Study of Chloride Transport Across the Rabbit Cortical Collecting Tubule

Michael J. Hanley; Juha P. Kokko

doi:10.1172/JCI109111

Recent micropuncture studies have suggested that the collecting tubule may be involved in the regulation of extracellular fluid volume. The present studies were designed to evaluate chloride transport across the in vitro-perfused rabbit cortical collecting tubule inasmuch as chloride ion would ultimately affect extracellular fluid volume. The tubules were perfused and bathed with artificial solutions simulating ultrafiltrate. Four groups of studies were conducted. In groups one and two, tubules from rabbits not receiving desoxycorticosterone (DOCA) were compared to tubules from rabbits which had received DOCA (5 mg/day) for 1 wk. In groups three and four, tubules were obtained only from rabbits not receiving DOCA. In group one, sequential bidirectional chloride fluxes were measured. The ratio of chloride efflux to influx was 0.99±0.04 in tubules obtained from rabbits not receiving DOCA whereas it was 1.28±0.09 in tubules obtained from rabbits receiving DOCA, suggesting stimulation of net chloride flux under these conditions. In group 2, chemical chloride concentration and osmolality of the collected fluid were measured. Neither the chemical chloride concentration nor the osmolality of the collected fluid decreased significantly below their respective perfusion fluid values in tubules from non-DOCA-treated rabbits but there was a significant decrease in the chemical chloride concentration (10-42 meq/liter) and osmolality (10-42 mosmol/kg H₂O of the collected fluid in tubules from DOCA-treated rabbits. In group three, unidirectional chloride permeabilities from lumen-to-bath were determined during the passage of current down the perfusion pipette. The alterations of the average lumen potential, −35±4 and +28±2 mV, did not influence unidirectional chloride movement suggesting that the cortical collecting tubule is quite impermeable to chloride. In group four, unidirectional chloride permeability from lumen-to-bath was measured before and after substitution of NaCH₃SO₄ for sodium chloride in the bath. Replacement of chloride by CH₃SO₄ reversibly decreased the apparent chloride permeability from 2.41±0.50 to 0.69±0.08 (×10⁻⁵ cm/s) demonstrating that ³⁶Cl permeability is dependent on the chemical concentration of chloride.

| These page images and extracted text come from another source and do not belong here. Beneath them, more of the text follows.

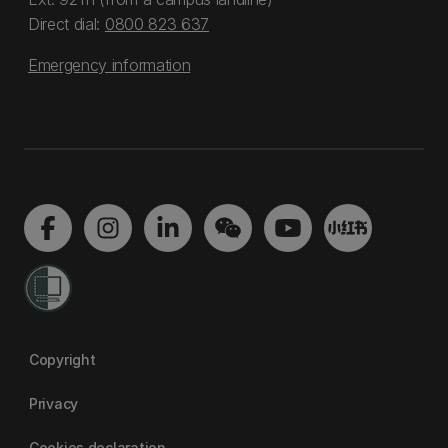
Direct dial:
0800 823 637
Emergency information
Copyright
Privacy
Cookies declaration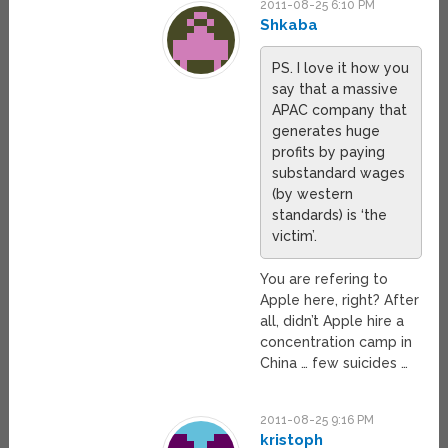
2011-08-25 6:10 PM
Shkaba
PS. I love it how you
say that a massive
APAC company that
generates huge
profits by paying
substandard wages
(by western
standards) is ‘the
victim’.
You are refering to
Apple here, right? After
all, didn’t Apple hire a
concentration camp in
China … few suicides …
2011-08-25 9:16 PM
kristoph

The current studies demonstrate that: (a) the cortical collecting tubule is able to reabsorb salt under the modulation of circulating mineralocorticoids and, thus, may participate in overall volume homeostasis; (b) the chloride permeability and the major portion of isotopic chloride flux across the cortical collecting tubule is via exchange diffusion; and (c) under certain circumstances the cortical collecting tubule may act as a diluting segment.